The second part of the exhibition ‘Columbidae’ is a full presentation of Barbara T. Smith’s five Poetry Sets, made in 1965-66, following the rejection of her print proposal from a prominent lithographers in Los Angeles. Smith, then a housewife in Pasedena, leased a Xerox 914, a new technology that was revolutionising the copying industry, and installed it in her dining room for eight months.

‘I told myself lithography [was] in any case obsolete. It [was] merely the printmaking media of the nineteenth-century. We [were] in the twentieth-century and logically the print media of our era would be the business machine! I set out to discover which types were technically innovative. Xerox won. The ink was not ink but ‘toner,’ a bead of plastic material that becomes electrically charged as the light scans the images and it falls on the paper replicating the pattern and density of what it is reproducing. There it lays like dust until the paper passes through a heating element where it is sintered or fused to the paper. There the bead loses its integrity and bonds in a completely new way with the paper. The heat is just low enough to keep from setting the paper afire. Occasionally, fires would erupt and I was told to never mind, it’s part of the process.’

Photocopying whatever was available to her in her kitchen cupboards and garden, as well as her own body and children’s toys, Smith created several Xerox sculptures and collages, as well as five poetry sets, entitled Child Voice, The Mystery, Rebellion, Joy and Sorrow. Smith’s dual roles as both a wife and mother and an emerging artist in the mid-1960s literally collide in the prints, performing the tensions between public and private space, and paid and unpaid labour. Smith used the materials of her daily life, writing on the glass with lipstick, creating patterns with rice and flour, using her childrens’ sticker transfers of rabbits and birds. The poems brim with suppressed energy and explosive potential; the titles of the sets might be seen as drivers that were transforming Smith’s artistic and political ideas. 

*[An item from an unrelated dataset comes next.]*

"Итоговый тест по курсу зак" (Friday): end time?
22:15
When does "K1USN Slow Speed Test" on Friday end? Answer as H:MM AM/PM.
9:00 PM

‘We were only beginning to know that this was not only a personal issue, or a class issue but one of an entire gender. In a culture where the female voice is absent, the content of the work became coexistent with the female being and thus was inherently political as well. This thrust in my work while embarrassingly self-revealing, is that which went beyond the purity of minimalism of its time. I felt my cultural oppression, but it was difficult to grasp, especially because I was a privileged white female.’ 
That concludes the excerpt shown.